The majority of settlements related to police misconduct must be paid out of Oakland’s own taxpayer funds. Through its membership in the California State Association of Counties, Excess Insurance Authority, Oakland protects itself against claims exceeding $4 million. However, because most individual settlements in police misconduct cases are less than $4 million, the city routinely pays the full amount. For example, only one settlement out of about 38 individual police-related settlements approved by the council in 2010-11 was greater than $4 million. The $5.92 million payout was related to a civil suit filed by attorneys Jim Chanin and John Burris over falsified search warrants. Oakland paid $4 million in that settlement deal, with the insurance authority fund picking up the remaining $1.92 million. City taxpayers paid the 37 other police misconduct settlements in full.

The way the city manages risks associated with costly settlements from police misconduct has been subject to much debate in the past. In 1997, the council, at the behest of a coalition of Oakland residents known as PUEBLO, passed the Risk Management Incentive Program in an effort to reward departments that cut expenses on claims and settlements, and penalize those that failed to do so.
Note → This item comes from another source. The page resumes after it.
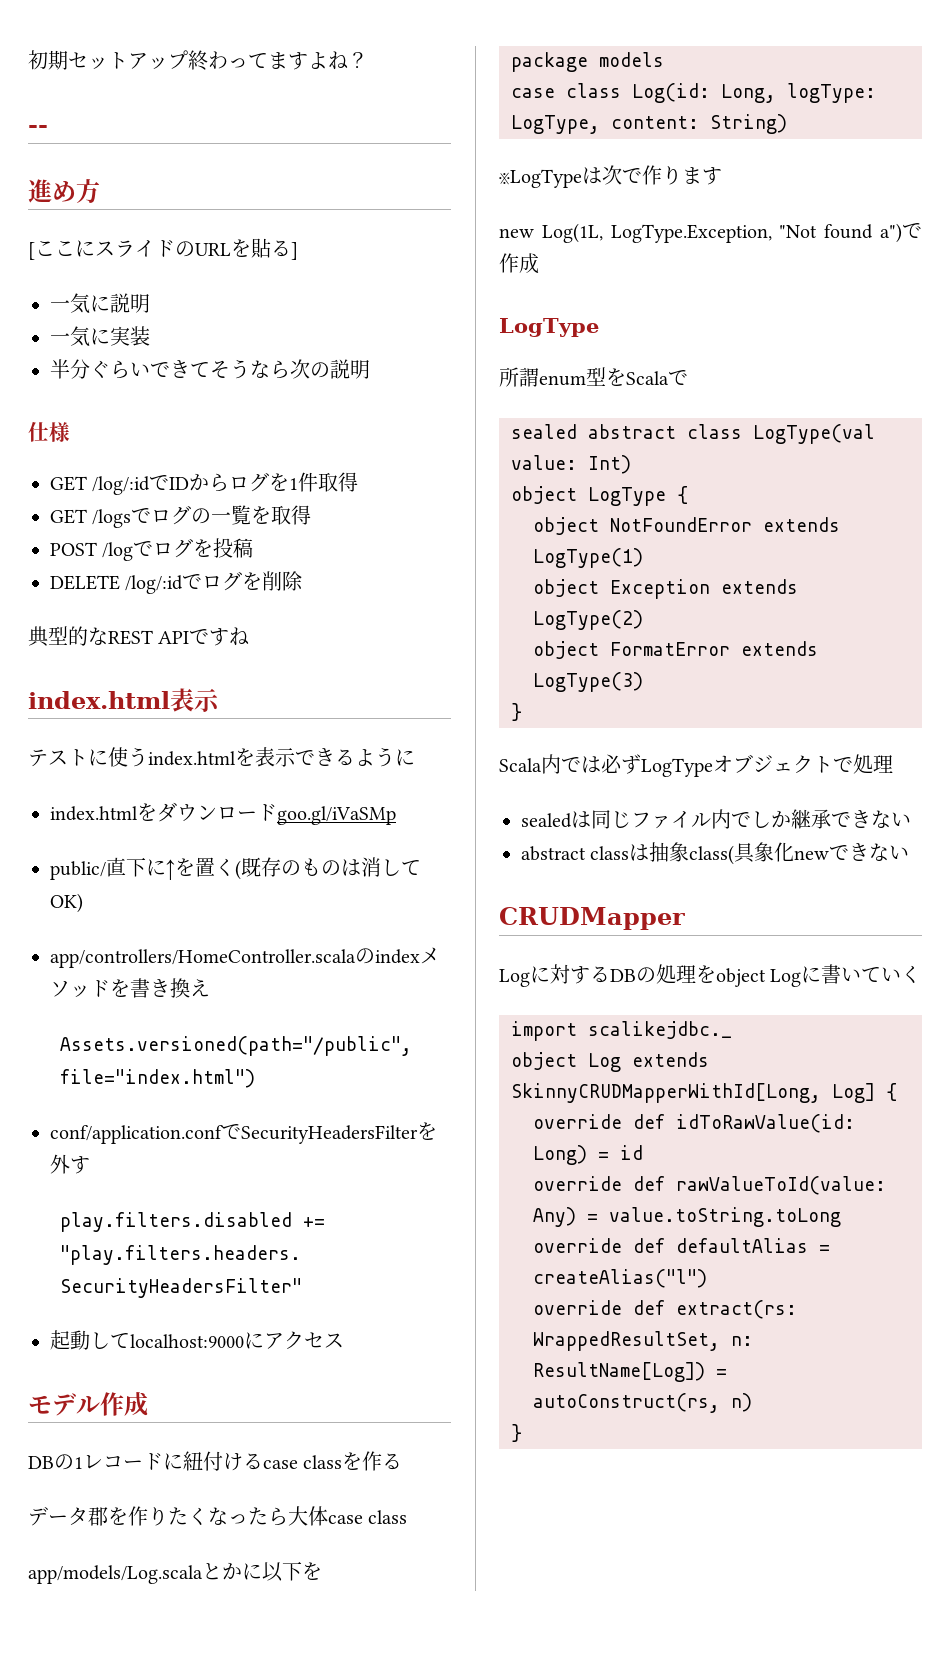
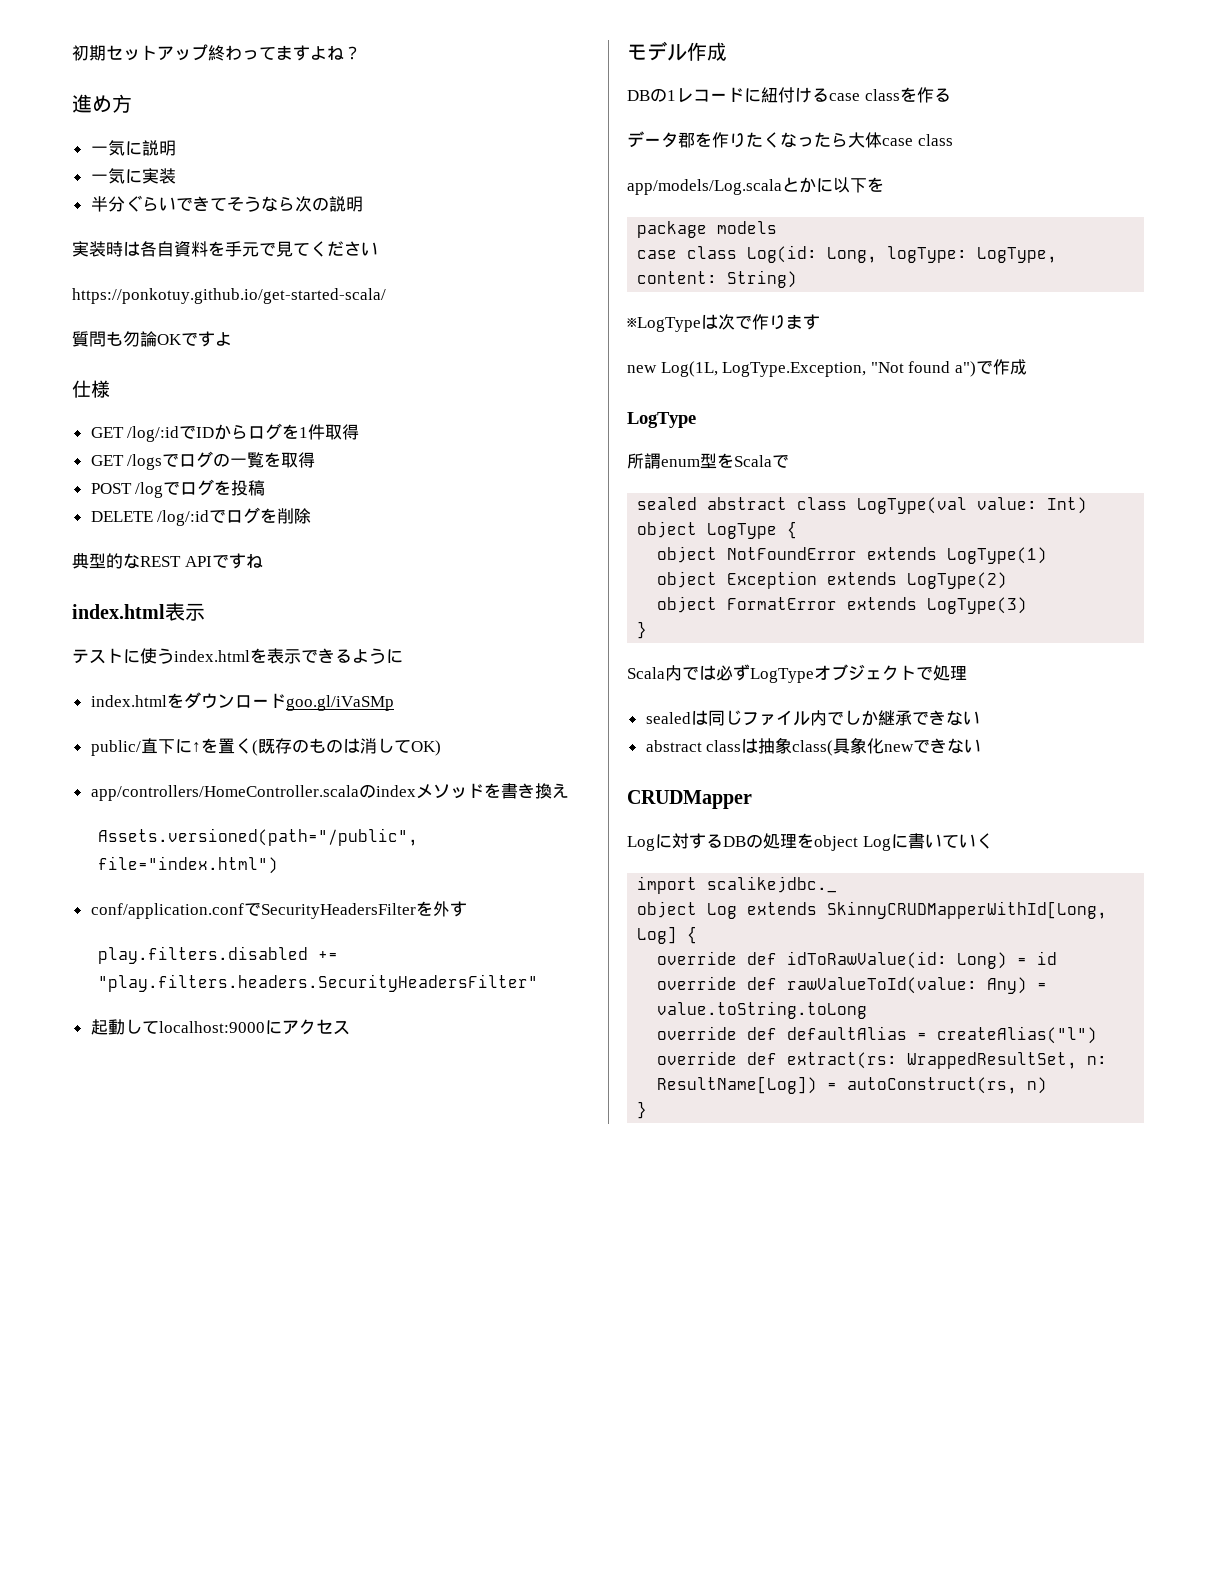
[28,125,48,133] // -- -> (361, 53) none
[28,238,298,260] // [ここにスライドのURLを貼る] -> (132, 103) none
(370, 369) none -> [72,241,378,257] [72,288,386,304] [72,331,232,347] // 実装時は各自資料を手元で見てください // https://ponkotuy.github.io/get-started-scala/ // 質問も勿論OKですよ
For three of the five years the program was in effect, OPD exceeded its estimated baseline liability losses, leading to recommended penalties of $900,000. In 2003, the City Administrator’s Office reported to the council that the program “had no effect on reducing the frequency of loss nor the severity of loss,” so the council abandoned it.
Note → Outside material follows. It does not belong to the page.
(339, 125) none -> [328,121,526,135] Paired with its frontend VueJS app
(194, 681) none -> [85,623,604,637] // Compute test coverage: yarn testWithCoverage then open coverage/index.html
Oakland’s exposure for police-related lawsuits and claims is expected to rise significantly in 2012 and beyond because of several high-profile lawsuits related to officer-involved shootings, and allegations of unlawful arrest and excessive force during Oscar Grant and Occupy Oakland demonstrations. The families of 37-year-old Derrick Jones and 18-year-old Raheim Brown, shot to death on November 7, 2010 and January 22, 2011, respectively, by police (Jones was killed by OPD officers Eriberto Perez-Angeles and Omar Daza-Quiroz, Brown was fatally wounded by Jonathan Bellusa and Barhin Bhatt of OUSD Police) have filed separate $10 million claims against the city. Another lawsuit alleging excessive force violations by OPD officers during last fall’s Occupy Oakland demonstrations is also in the works — and the city is on the verge of settling a lawsuit over the mass arrest of 150 people on November 5, 2010 during a march protesting the sentencing of former BART police officer Johannes Mehserle.

“Oakland has basically admitted that the November 5th arrests were unlawful,” said Rachel Lederman, an attorney representing 150 people in a class-action suit related to the mass false arrests. “It’s an unusual case in that there are no facts for dispute.” The National Lawyers Guild, Oakland officials, and Alameda County (the Sheriff’s Department is also named in the suit) are reportedly close to a settlement agreement. However, Lederman said that if negotiations break off, a trial date will be set on July 9.